Donald Tusk opublikował w sieci zdjęcie ze spotkania z Joe Bidenem. – Naprawdę jest z czego się cieszyć! – dodał w komentarzu.
– No bo wyobraźcie sobie, iż prezydentem mógł ponownie zostać polityk zależny od Moskwy, niechętny Ukrainie i Unii Europejskiej, myślący na serio o wycofaniu USA z NATO. Do dziś nie rozumiem, dlaczego cały PiS tak był w Trumpie zakochany. Może ze względu na jego pierwsze imię? Zdjęcie z ostatniej wizyty prezydenta Joe Bidena w Warszawie publikuję dzięki uprzejmości Białego Domu i ambasadora Marka Brzezińskiego – napisał lider opozycji.
Tych słów najwyraźniej nie zdzierżył Mateusz Morawiecki. Który ponownie, z uporem godnym lepszej sprawy, zaczął przekonywać, iż spotkania Tuska z Bidenem… nie było.
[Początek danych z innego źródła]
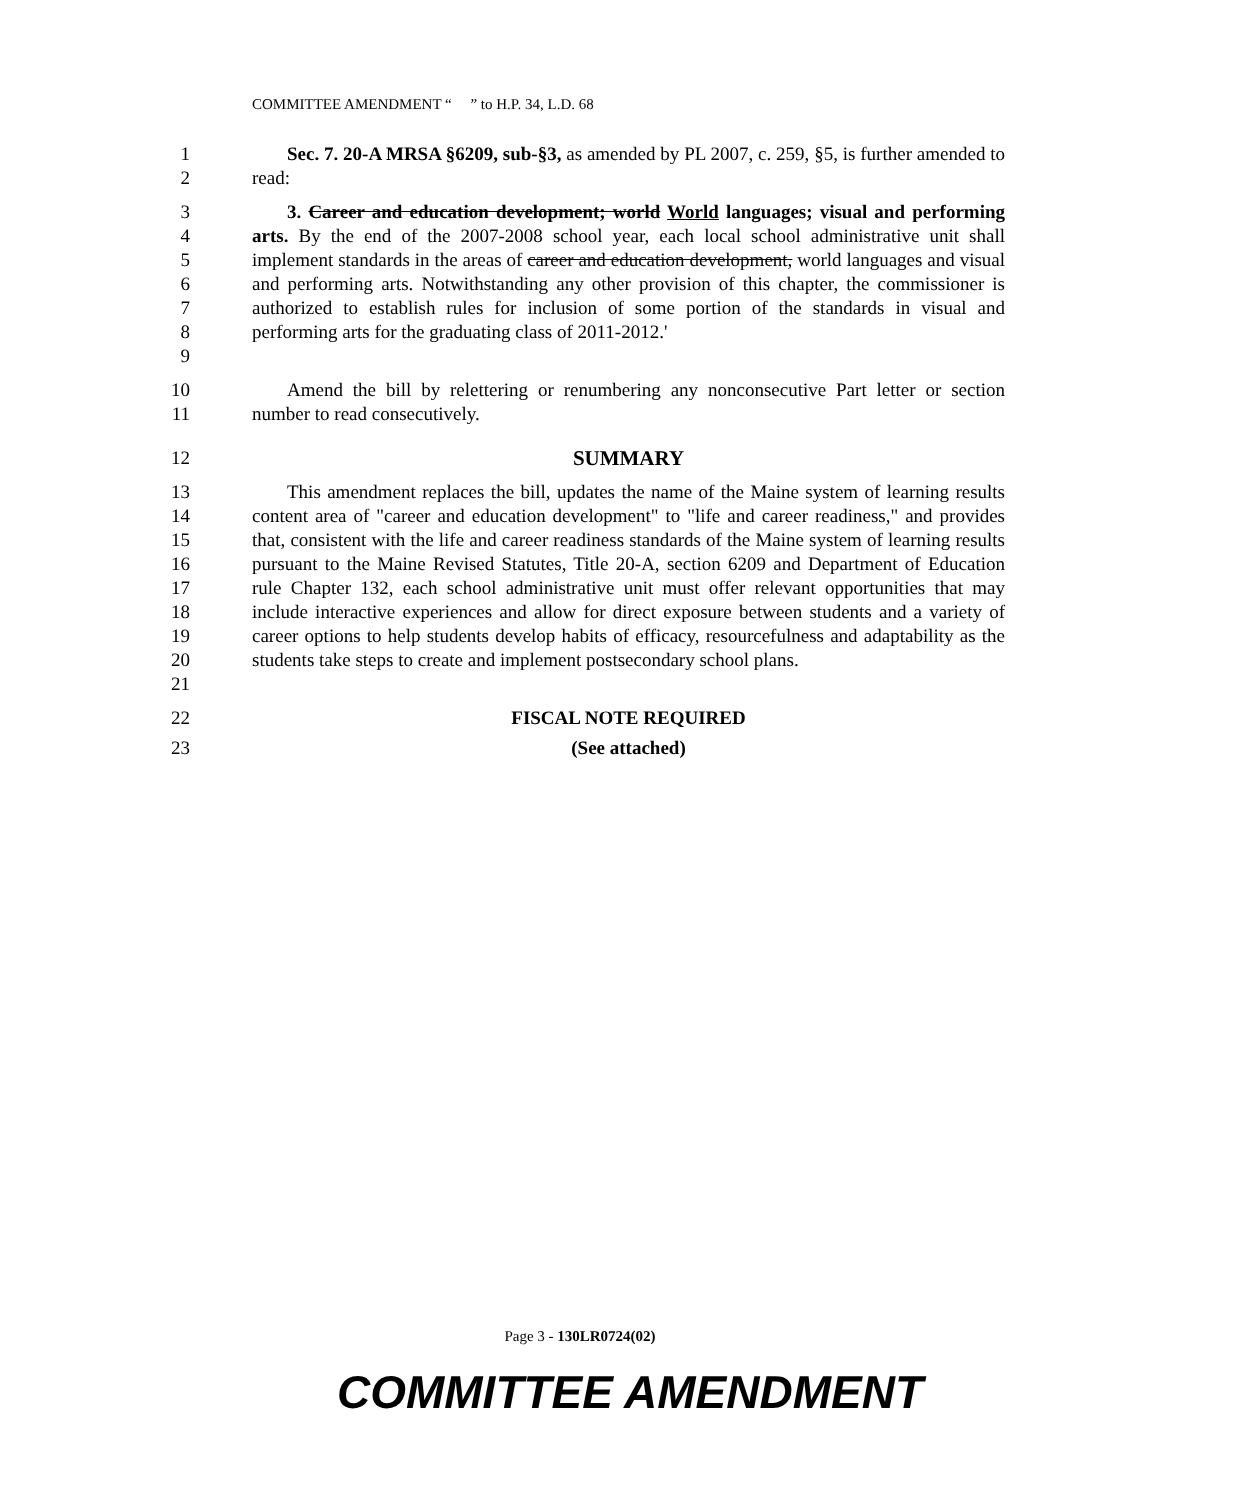COMMITTEE AMENDMENT “ ” to H.P. 34, L.D. 68
1
2
Sec. 7. 20-A MRSA §6209, sub-§3, as amended by PL 2007, c. 259, §5, is further amended to read:
3
4
5
6
7
8
9
3. Career and education development; world World languages; visual and performing arts. By the end of the 2007-2008 school year, each local school administrative unit shall implement standards in the areas of career and education development, world languages and visual and performing arts. Notwithstanding any other provision of this chapter, the commissioner is authorized to establish rules for inclusion of some portion of the standards in visual and performing arts for the graduating class of 2011-2012.'
10
11
Amend the bill by relettering or renumbering any nonconsecutive Part letter or section number to read consecutively.
12 SUMMARY
13
14
15
16
17
18
19
20
21
This amendment replaces the bill, updates the name of the Maine system of learning results content area of "career and education development" to "life and career readiness," and provides that, consistent with the life and career readiness standards of the Maine system of learning results pursuant to the Maine Revised Statutes, Title 20-A, section 6209 and Department of Education rule Chapter 132, each school administrative unit must offer relevant opportunities that may include interactive experiences and allow for direct exposure between students and a variety of career options to help students develop habits of efficacy, resourcefulness and adaptability as the students take steps to create and implement postsecondary school plans.
22 FISCAL NOTE REQUIRED
23 (See attached)
Page 3 - 130LR0724(02)
COMMITTEE AMENDMENT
– Ja akurat byłem tam po wystąpieniu pana prezydenta Joe Bidena i doskonale wiem, jak wyglądały te tzw. spotkania. Spuśćmy zasłonę milczenia. Wiemy już dzisiaj, jak było – stwierdził szef rządu na konferencji prasowej.
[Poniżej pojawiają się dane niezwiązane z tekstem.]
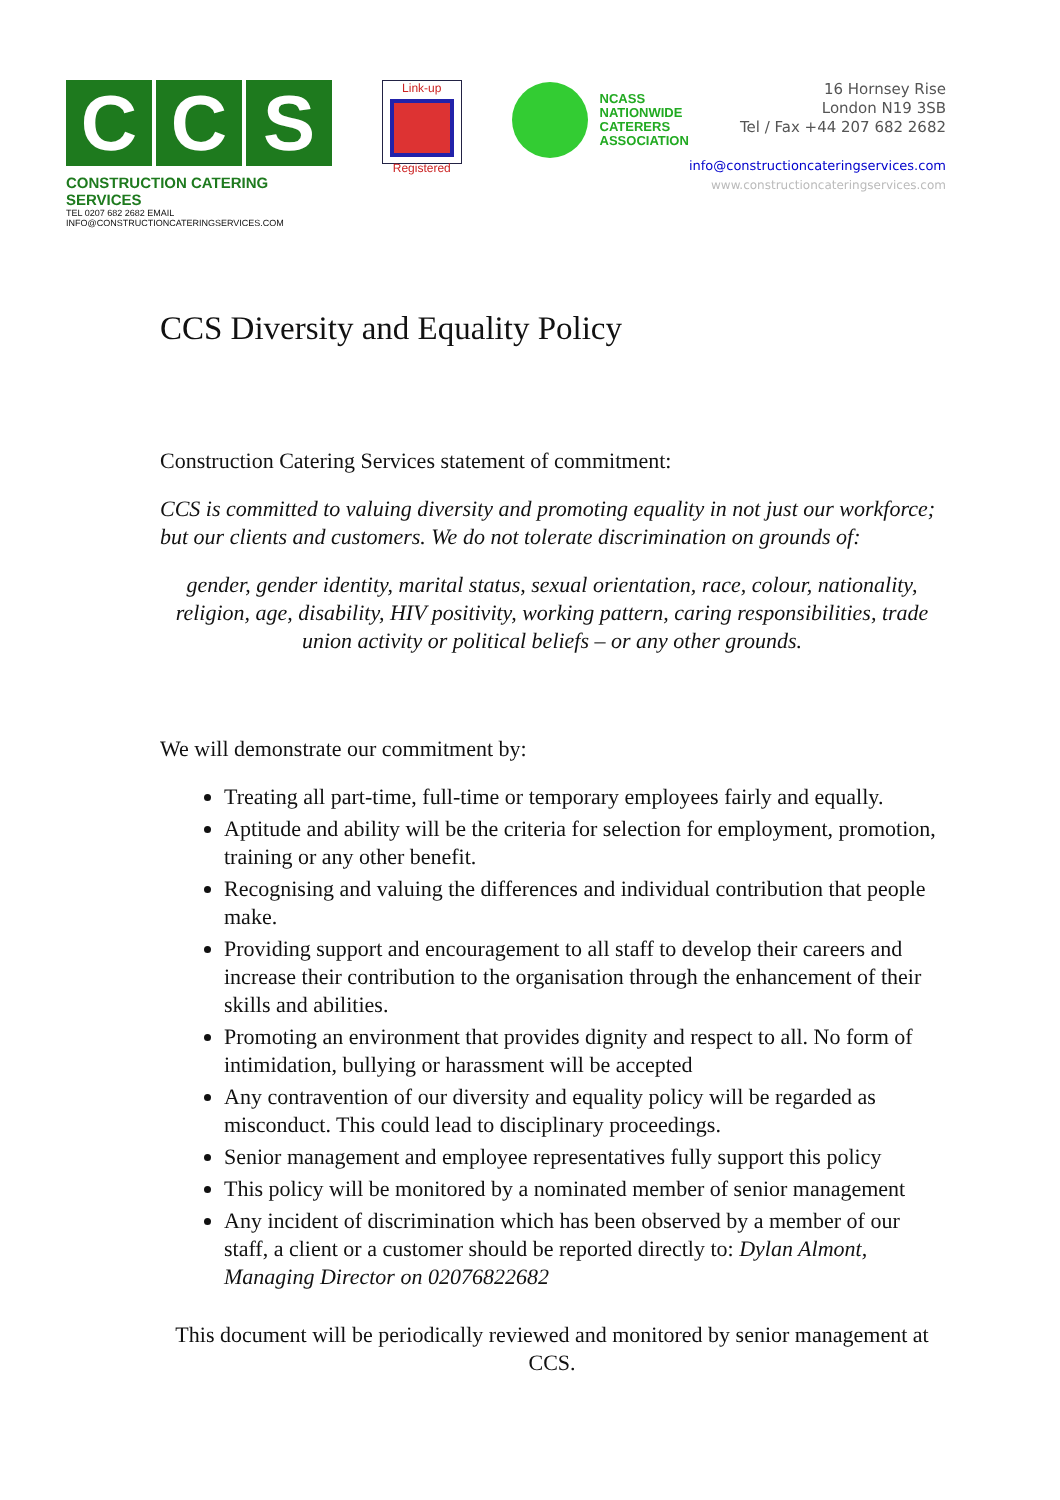C C S
CONSTRUCTION CATERING SERVICES
TEL 0207 682 2682 EMAIL INFO@CONSTRUCTIONCATERINGSERVICES.COM
Link-up
Registered
NCASS
NATIONWIDE
CATERERS
ASSOCIATION
16 Hornsey Rise
London N19 3SB
Tel / Fax +44 207 682 2682
info@constructioncateringservices.com
www.constructioncateringservices.com
CCS Diversity and Equality Policy
Construction Catering Services statement of commitment:
CCS is committed to valuing diversity and promoting equality in not just our workforce; but our clients and customers. We do not tolerate discrimination on grounds of:
gender, gender identity, marital status, sexual orientation, race, colour, nationality, religion, age, disability, HIV positivity, working pattern, caring responsibilities, trade union activity or political beliefs – or any other grounds.
We will demonstrate our commitment by:
Treating all part-time, full-time or temporary employees fairly and equally.
Aptitude and ability will be the criteria for selection for employment, promotion, training or any other benefit.
Recognising and valuing the differences and individual contribution that people make.
Providing support and encouragement to all staff to develop their careers and increase their contribution to the organisation through the enhancement of their skills and abilities.
Promoting an environment that provides dignity and respect to all. No form of intimidation, bullying or harassment will be accepted
Any contravention of our diversity and equality policy will be regarded as misconduct. This could lead to disciplinary proceedings.
Senior management and employee representatives fully support this policy
This policy will be monitored by a nominated member of senior management
Any incident of discrimination which has been observed by a member of our staff, a client or a customer should be reported directly to: Dylan Almont, Managing Director on 02076822682
This document will be periodically reviewed and monitored by senior management at CCS.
– Wiem, iż są również nagrane filmiki, które pokazują, iż łącznie wszystkie spotkania w cudzysłowie zajęły chyba minutę czy półtorej minuty. Coś koło tego. Ale dobrze, przywitał się, cieszy się z tego. Niech mu się w takim razie darzy – dodał.
Naprawdę, iż też mu się nie znudzi. Wszyscy już wiedzą, ze Biden spotkał się z Tuskiem. Jeden Morawiecki nie chce tego przyjąć do wiadomości. Zazdrości, czy co?